See Embedded Trace Object for more on using trace sub-objects.

The Directory object generates an output flow containing the following columns.

NOTE: When running within a project, all platform-specific fields (Drive, Access Mode, Inode number) will be blank.

Directory Object Output Flow Columns

Column Description
Filename Contains the single-level filename within the directory (for example, "test.int").
Path Contains the full pathname of the directory entry, including the filename.
Drive On Windows platforms, contains the drive name for the given file. On other platforms, or when the directory is a UNC path (for example, \\machine\...), this column is blank.
File Extension Contains the file extension for the given directory entry. This is defined as the string following the last '.' in the filename.
Relative Path Contains the relative path of the directory entry, relative to the top-level directory. For example, if /di_solution/diveline is listed with the walk flag set to true, the relative path for "/di_solution/ diveline/config/atlcfg.cfg" will be "config/atlcfg.cfg".
File Type Contains the file type of the given directory entry. On Windows platforms, this will be one of "file" or "directory". On other platforms, this will be one of "file", "directory", "link", "named pipe", "block device", "character device", or "socket".
File Size Contains the file size, in bytes, of the given directory entry.
Modified Date Contains the date (of the local machine) the directory entry was last modified, as a standard Dimensional Insight date (YYYY/MM/DD).
Accessed Date Contains the date (of the local machine) the directory entry was last accessed, as a standard Dimensional Insight date (YYYY/MM/DD).
Modified Time Contains the time (of the local machine) the directory entry was last modified, as a standard Dimensional Insight time (HH:MM:SS).
Accessed Time Contains the time (of the local machine) the directory entry was last accessed, as a standard Dimensional Insight time (HH:MM:SS).
C Date

On Windows platforms, contains the date (of the local machine) the directory entry was created, as a standard Dimensional Insight date (YYYY/MM/DD).

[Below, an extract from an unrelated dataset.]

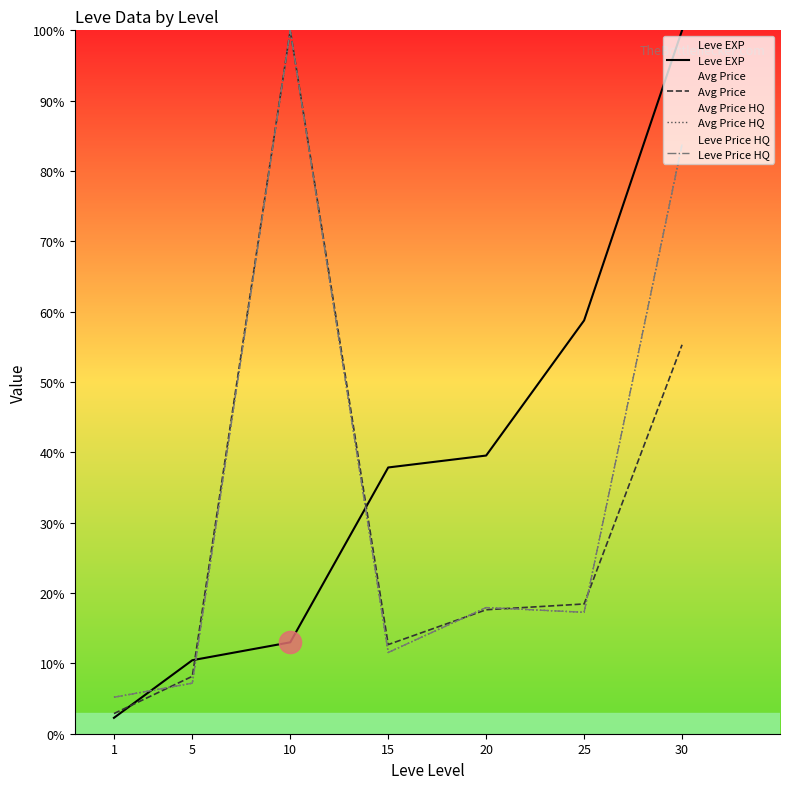

What is the difference between the highest and lowest values at 20?

21.9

On Unix/Linux platforms, contains the date the directory entry has file content changes or metadata changes (unix ctime).

C Time

On Windows platforms, contains the time (of the local machine) the directory entry was created, as a standard Dimensional Insight time (HH:MM:SS).

On Unix/Linux platforms, contains the time the directory entry has file content changes or metadata changes (unix ctime).

File Attributes On Windows platforms, contains the file attributes for the given directory entry, as listed by the DOS DIR command. The following attributes are returned: Archive (A), Hidden (H), Read-only (R), and System (S). On non-Windows platforms, this column is blank.
Access Mode On non-Windows platforms, contains the file mode as defined by the UNIX "ls" command, used to describe the file type and access bits for the given directory entry. The access mode is a 10 character string, with "-" representing null access, e.g. "drwxr-xrx".
Owner On non-Windows platforms, contains the owner of the file as a string, for example, "root". On Windows platforms, this column is blank.
Group On non-Windows platforms, contains the file’s group as a string, e.g., "staff". On Windows platforms, this column is blank.
UID On non-Windows platforms, contains the UID (user id) of the owner of the file as a number. On Windows platforms, this column is blank.
GID On non-Windows platforms, contains the GID (group) of the group of the file as a number. On Windows platforms, this column is blank.
Inode Number On non-Windows platforms, contains the i-node number of the directory entry. On Windows platforms, this column is blank.
Link Target On non-Windows platforms, contains the target of a symbolic link. On Windows platforms, or for non-link directory entries, this column is blank.
File Blocks Contains the allocation size of the given directory entry, in terms of kilobyte blocks.

NOTE: When Integrator is run within a project, only the following information is returned:

  • Filename
  • Path
  • File Extension
  • Relative Path
  • File Type
  • File Size
  • Modified Date
  • Modified Time

Other file information is beyond the project abstraction and will not be returned.